ATMs only disperse bills.  There may be no fees using a bank ATM but there probably will be currency conversions fees farther down stream and ultimately your home town bank may add fees.

I understand that the All Points network is completely free to use, no fees of any kind, for those whose banks are associated.  However, the only All Points ATMs in Europe, of which I am aware, are in the UK.



Here There said:


> And for anyone other than a frequent traveler outside of the USA is it worthwhile to alter an existing banking relationship just to save a few euros?



I certainly understand that but I look at how a bank treats its customers and excessive foreign transaction fees are an indication that a bank may be more interested in fees than good customer service.


----------



## RNCollins (Aug 12, 2017)

Hi Exeh,

Make sure your daughter contacts her bank and credit card company (for the cards she will be using in Europe), letting them know of the dates of her travel and the countries she will be using her card in.  Otherwise they may think the charge is fraudulent and deny access.


----------



## exyeh (Aug 12, 2017)

Thank you so much!! All the help is a great references! Thank you, Carol!

# Given data
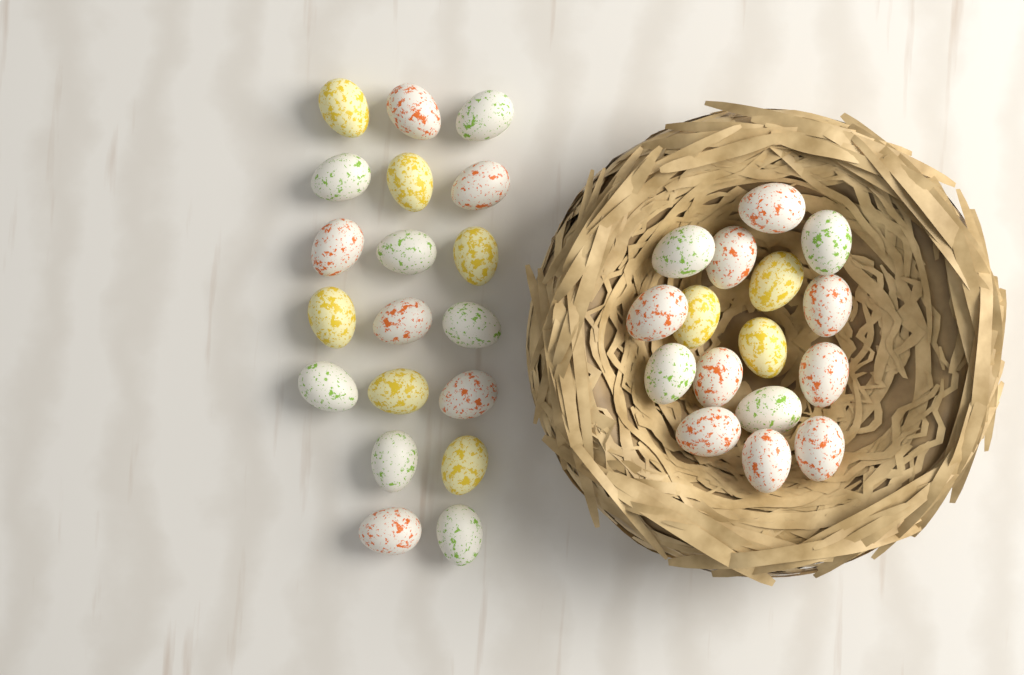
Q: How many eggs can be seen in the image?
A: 35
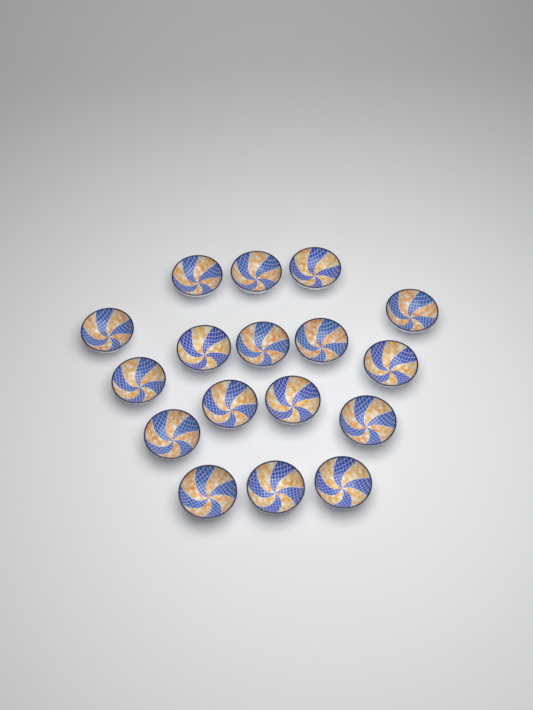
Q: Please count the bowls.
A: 17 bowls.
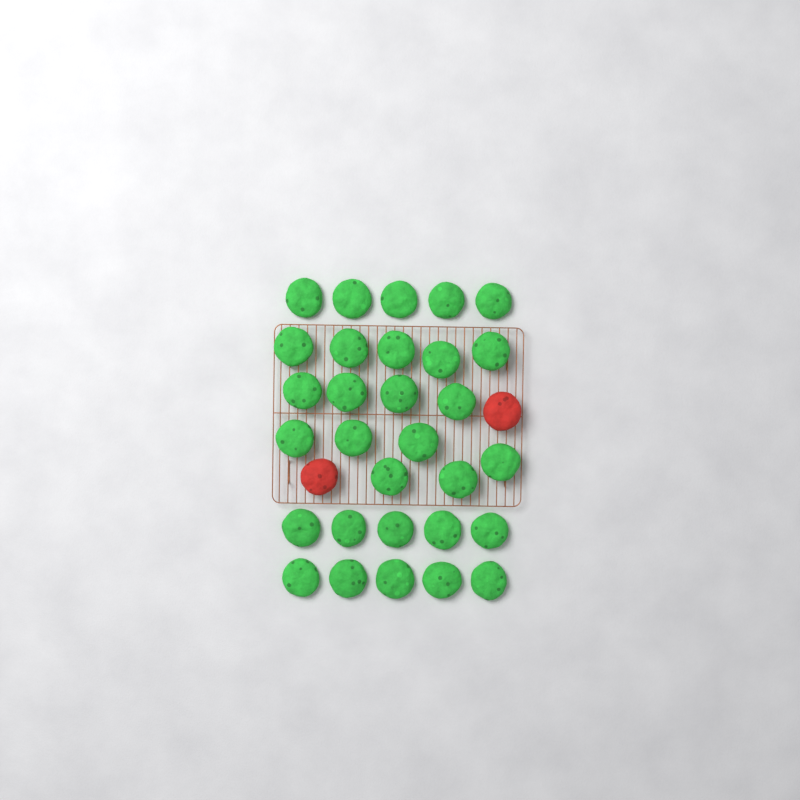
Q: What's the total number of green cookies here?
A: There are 30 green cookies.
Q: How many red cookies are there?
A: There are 2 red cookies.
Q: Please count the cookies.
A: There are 32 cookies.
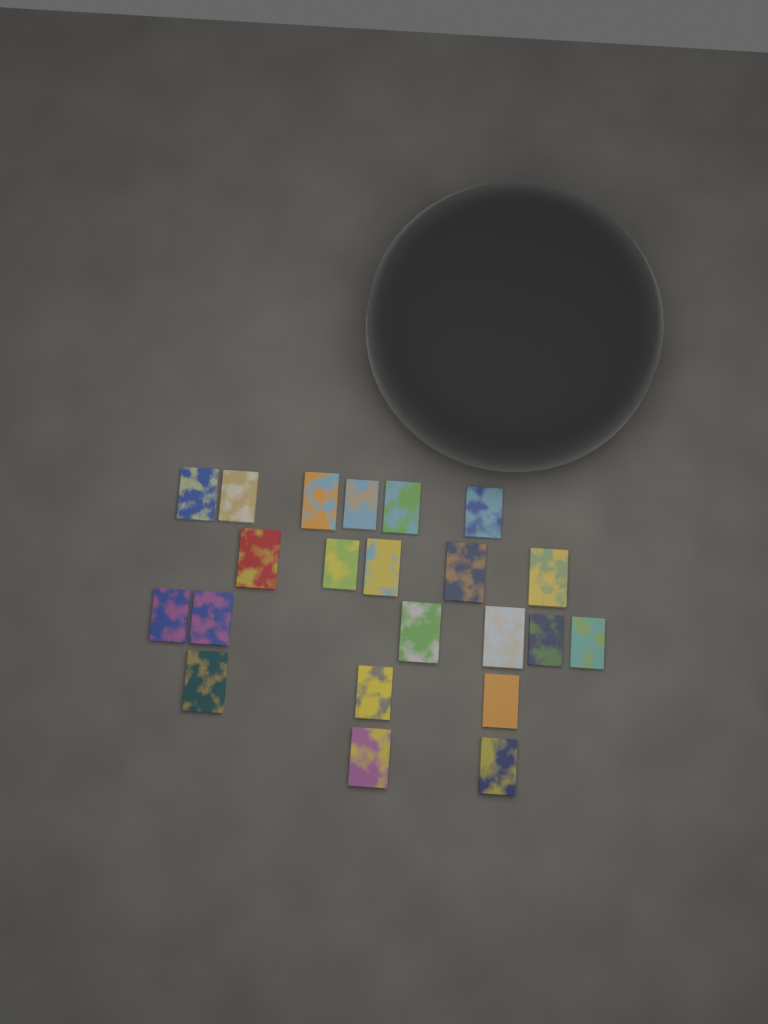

# Exercise tasks
[A] Using the forum thread on bank fees abroad, decide whether each statement agrees with it. Answer yes or no for each, and quote the words that decide it.
(i) The All Points network charges no fees to people whose banks are associated with it.
(ii) The only All Points ATMs in Europe that the writer knows of are in France.
(iii) RNCollins advises that the daughter tell her bank the dates of her travel.
[B] Summarize the forum thread on bank fees abroad in two sentences.
[C] Write the next post in the forum thread on bank fees abroad, continuing from its last message.

# Exercise answers
[A]
(i) Yes: "the All Points network is completely free to use, no fees of any kind, for those whose banks are associated"
(ii) No: "the only All Points ATMs in Europe, of which I am aware, are in the UK"
(iii) Yes: "letting them know of the dates of her travel and the countries she will be using her card in"

[B] One poster says that ATMs dispense only bills and that a bank ATM with no fees may still lead to currency conversion fees and home bank fees. That poster adds that the fee-free All Points network has European ATMs only in the UK as far as the poster knows, and that high foreign transaction fees suggest a bank cares more about fees than service, while RNCollins advises that the daughter tell her bank and card company her travel dates and countries so her charges are not denied as fraudulent.

[C]
----------



## gresmi (Aug 24, 2017)

Just use the cambios. The exchange rates are better and fees are less. Tell her to ask the locals when she gets there. I know where the best place in Paris, but it would be hard to explain. We exchanged there during a full day walking through Paris from Arondissement 7 to Montemartre. I believe it was in the 12th, but I'm probably wrong.


----------



## exyeh (Aug 24, 2017)

Thanks!!


----------



## taterhed (Aug 24, 2017)

To echo:

Use a credit card with no FTF for as many purchases as possible.
Always pay/extract in Euros--best exchange rate
Always use ATM's at a major and known bank location, preferably one which has controlled access (not on street)
Always monitor your credit card when paying.  Most places bring the read to you for sign/tip--unlike America where the card disappears behind the curtain. 
Always check ATM's or other self-pay machines to insure that a credit-card 'skimmer' has not been installed on the machine.  They are harder to find that you might think.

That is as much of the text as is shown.